CHAMP bill set to throw U.S. health IT implementation into disarray
In addition to proposing significant cuts for the reimbursement of diagnostic medical imaging services, the Children’s Health and Medicare Protection Act  of 2007 (CHAMP) will usurp the progress currently being made for health IT deployment in U.S. physician offices and replace it with a one-size-fits-all system designed for Medicare providers.

The CHAMP bill, H.R. 3162, passed in the U.S. House of Representatives earlier this month, and a separate version, S. 1893, to reauthorize the State Children's Health Insurance Program (SCHIP), was passed by the Senate earlier this year.
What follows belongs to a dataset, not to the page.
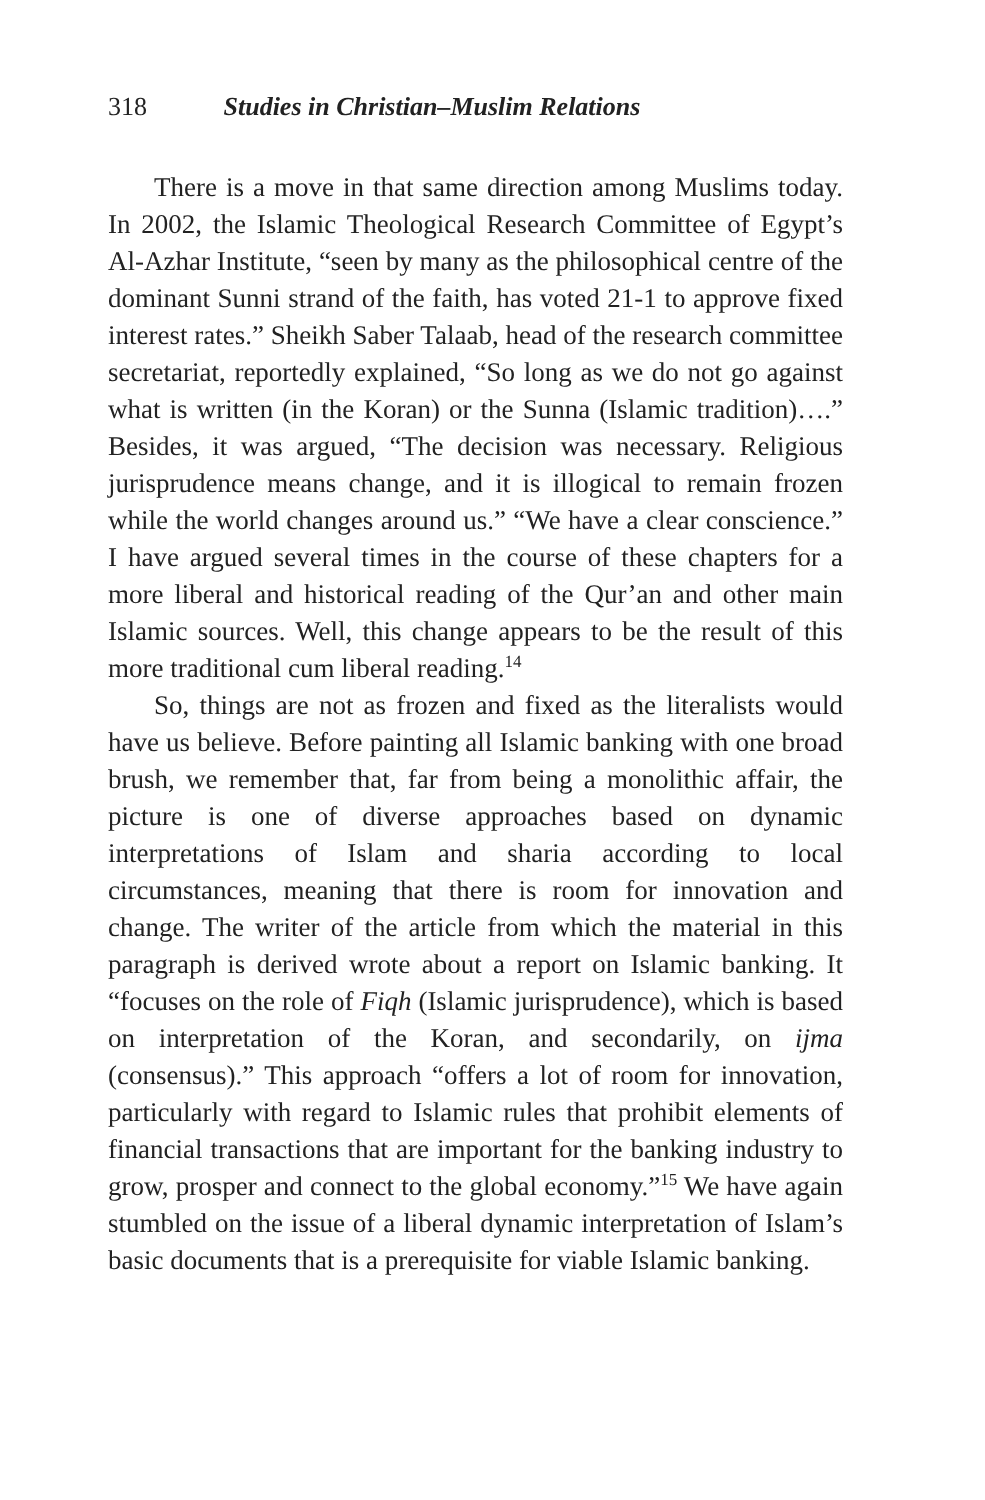318 Studies in Christian–Muslim Relations
There is a move in that same direction among Muslims today. In 2002, the Islamic Theological Research Committee of Egypt’s Al-Azhar Institute, “seen by many as the philosophical centre of the dominant Sunni strand of the faith, has voted 21-1 to approve fixed interest rates.” Sheikh Saber Talaab, head of the research committee secretariat, reportedly explained, “So long as we do not go against what is written (in the Koran) or the Sunna (Islamic tradition)….” Besides, it was argued, “The decision was necessary. Religious jurisprudence means change, and it is illogical to remain frozen while the world changes around us.” “We have a clear conscience.” I have argued several times in the course of these chapters for a more liberal and historical reading of the Qur’an and other main Islamic sources. Well, this change appears to be the result of this more traditional cum liberal reading.<sup>14</sup>
So, things are not as frozen and fixed as the literalists would have us believe. Before painting all Islamic banking with one broad brush, we remember that, far from being a monolithic affair, the picture is one of diverse approaches based on dynamic interpretations of Islam and sharia according to local circumstances, meaning that there is room for innovation and change. The writer of the article from which the material in this paragraph is derived wrote about a report on Islamic banking. It “focuses on the role of Fiqh (Islamic jurisprudence), which is based on interpretation of the Koran, and secondarily, on ijma (consensus).” This approach “offers a lot of room for innovation, particularly with regard to Islamic rules that prohibit elements of financial transactions that are important for the banking industry to grow, prosper and connect to the global economy.”<sup>15</sup> We have again stumbled on the issue of a liberal dynamic interpretation of Islam’s basic documents that is a prerequisite for viable Islamic banking.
Section 905 of the CHAMP legislation, “Implementation of Health Information Technology under Medicare,” delineates seven specifications for health IT systems to be used by all healthcare providers under the Medicare program.

The seven specifications are:
1. The system protects the privacy and security of individually identifiable health information.
2. The system maintains and provides permitted access to health information in an electronic format (such as through computerized patient records or a clinical data repository).
3. The system utilizes interface software that allows for interoperability.
4. The system includes clinical decision support.
5. The system incorporates e-prescribing and computerized physician order entry.
6. The system incorporates patient tracking and reminders.
7. The system utilizes technology that is open source (if available) or technology that has been developed by the government.

According to the Healthcare Information and Management Systems Society (HIMSS), a minority dissenting view was published with the legislation critiquing Section 905. The dissenting view stated:

“Every physician is entitled to selecting a system that will best suit their practice and their patients’ needs; this is the only way to ensure successful nationwide implementation. Having the federal government and the large bureaucracy select one system for every type of provider is a recipe for disaster and the minority believes Section 905 is just that.”

HIMSS said it is working with the electronic health record (EMR) Vendor Association to either remove Section 905 or change the language to be less disruptive to the HIT industry.